Creating a List of Empty Lists

Anton Vredegoor anton at vredegoor.doge.nl
Thu Dec 4 11:45:16 EST 2003


michael at foord.net (Fuzzyman) wrote:

>Pythons internal 'pointers' system is certainly causing me a few
>headaches..... When I want to copy the contents of a variable I find
>it impossible to know whether I've copied the contents *or* just
>created a new pointer to the original value....
>
>For example I wanted to initialize a list of empty lists....
>
>a=[ [], [], [], [], [] ] 
>
>I thought there has to be a *really* easy way of doing it - after a
>bit of hacking I discovered that :
>a = [[]]*10 appeared to work
>
>however - using it in my program called bizarre crashes....
>I eventually discovered that (as a silly example) :
>a = [[]]*10
>b=-1 
>while b < 10:
>    b += 1
>    a[b] = b
>print a 
>
>Produced :
>[ [9], [9], [9]......
>
>Which isn't at all what I intended...............
>What is the correct, quick way of doing this (without using a loop and
>appending...) ?

Here it produced an IndexError. After changing "b < 10" into "b < 9"
the code produced:

[0, 1, 2, 3, 4, 5, 6, 7, 8, 9]

I see some other posters already gave you the answer.

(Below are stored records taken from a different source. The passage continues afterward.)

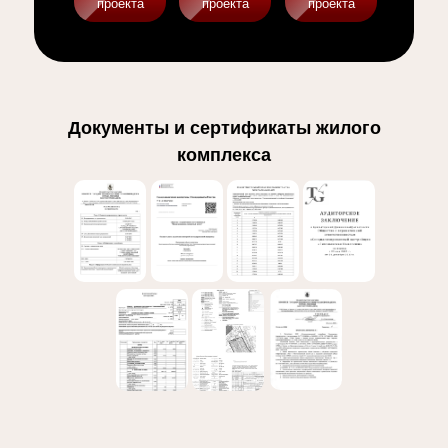
проекта
проекта
проекта
Документы и сертификаты жилого
комплекса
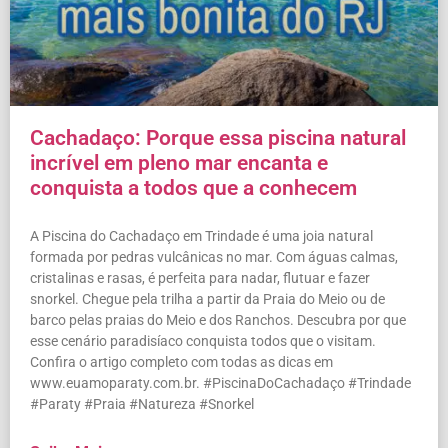
Cachadaço: Porque essa piscina natural
incrível em pleno mar encanta e
conquista a todos que a conhecem
A Piscina do Cachadaço em Trindade é uma joia natural
formada por pedras vulcânicas no mar. Com águas calmas,
cristalinas e rasas, é perfeita para nadar, flutuar e fazer
snorkel. Chegue pela trilha a partir da Praia do Meio ou de
barco pelas praias do Meio e dos Ranchos. Descubra por que
esse cenário paradisíaco conquista todos que o visitam.
Confira o artigo completo com todas as dicas em
www.euamoparaty.com.br. #PiscinaDoCachadaço #Trindade
#Paraty #Praia #Natureza #Snorkel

I'll do
something different and give you the question :-)

n = 4
agents = [[]]*n
print agents 
agents[0].append('Smith')
print agents 
neos = map(list,[[]]*n)
print neos 
neos[0].append('Neo')
print neos

output is:

[[], [], [], []]
[['Smith'], ['Smith'], ['Smith'], ['Smith']]
[[], [], [], []]
[['Neo'], [], [], []]

The question is:

Why is "Smith" copied to all elements in the matrix?